| Assignment |
Before repeating the entries below, strip out every picture and keep all else as it is.

==============================

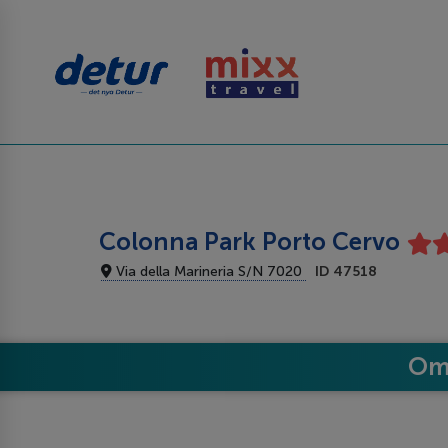
Colonna Park Porto Cervo
Via della Marineria S/N 7020
ID 47518
Om 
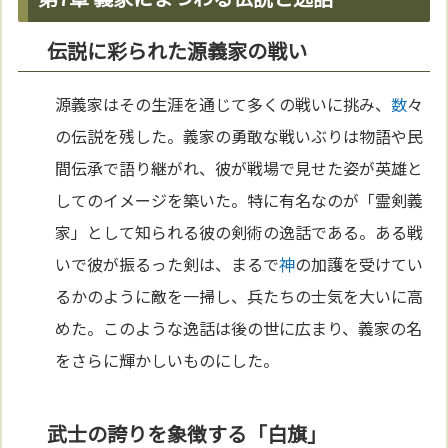
伝説に彩られた源義家の戦い
源義家はその生涯を通じて多くの戦いに挑み、
数
々
の伝説を残した。義家の勇敢な戦いぶりは物語や民
間伝承で語り継がれ、彼が戦場で見せた姿が英雄と
してのイメージを築いた。特に有名なのが「霊剣義
家」として知られる彼の剣術の逸話である。ある戦
いで彼が振るった剣は、まるで
神
の加護を受けてい
るかのように敵を一掃し、兵たちの士気を大いに高
めた。このような逸話は後の世に広まり、義家の名
をさらに輝かしいものにした。
武士の誇りを象徴する「白旗」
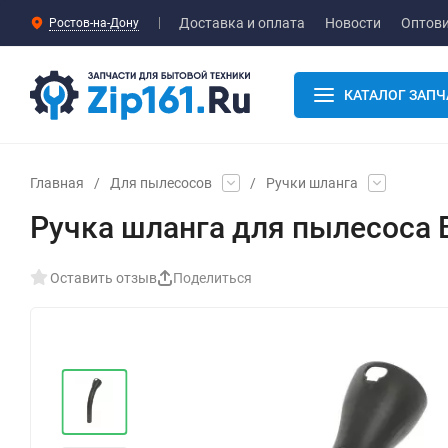
Доставка и оплата
Новости
Оптов
Ростов-на-Дону
КАТАЛОГ ЗАПЧ
Главная
/
Для пылесосов
/
Ручки шланга
Ручка шланга для пылесоса 
Оставить отзыв
Поделиться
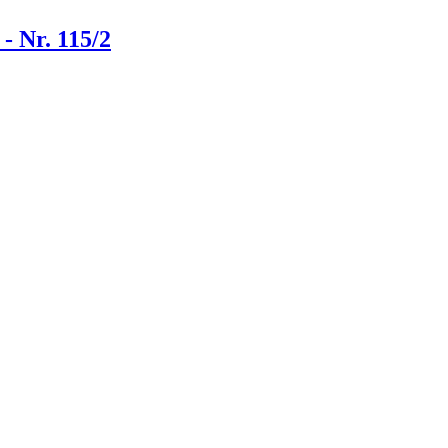
- Nr. 115/2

==============================

| The answer |
Colonna Park Porto Cervo
Via della Marineria S/N 7020
ID 47518
Om 
伝説に彩られた源義家の戦い
源義家はその生涯を通じて多くの戦いに挑み、
数
々
の伝説を残した。義家の勇敢な戦いぶりは物語や民
間伝承で語り継がれ、彼が戦場で見せた姿が英雄と
してのイメージを築いた。特に有名なのが「霊剣義
家」として知られる彼の剣術の逸話である。ある戦
いで彼が振るった剣は、まるで
神
の加護を受けてい
るかのように敵を一掃し、兵たちの士気を大いに高
めた。このような逸話は後の世に広まり、義家の名
をさらに輝かしいものにした。
武士の誇りを象徴する「白旗」
Доставка и оплата
Новости
Оптов
Ростов-на-Дону
КАТАЛОГ ЗАПЧ
Главная
/
Для пылесосов
/
Ручки шланга
Ручка шланга для пылесоса 
Оставить отзыв
Поделиться
- Nr. 115/2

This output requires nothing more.